#### [Data supplied]

___

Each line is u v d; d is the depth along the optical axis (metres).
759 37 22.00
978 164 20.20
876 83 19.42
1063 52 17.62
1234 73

___

#### [Work request]
The records above are to be given again in full, exactly.

#### [Result]
Each line is u v d; d is the depth along the optical axis (metres).
759 37 22.00
978 164 20.20
876 83 19.42
1063 52 17.62
1234 73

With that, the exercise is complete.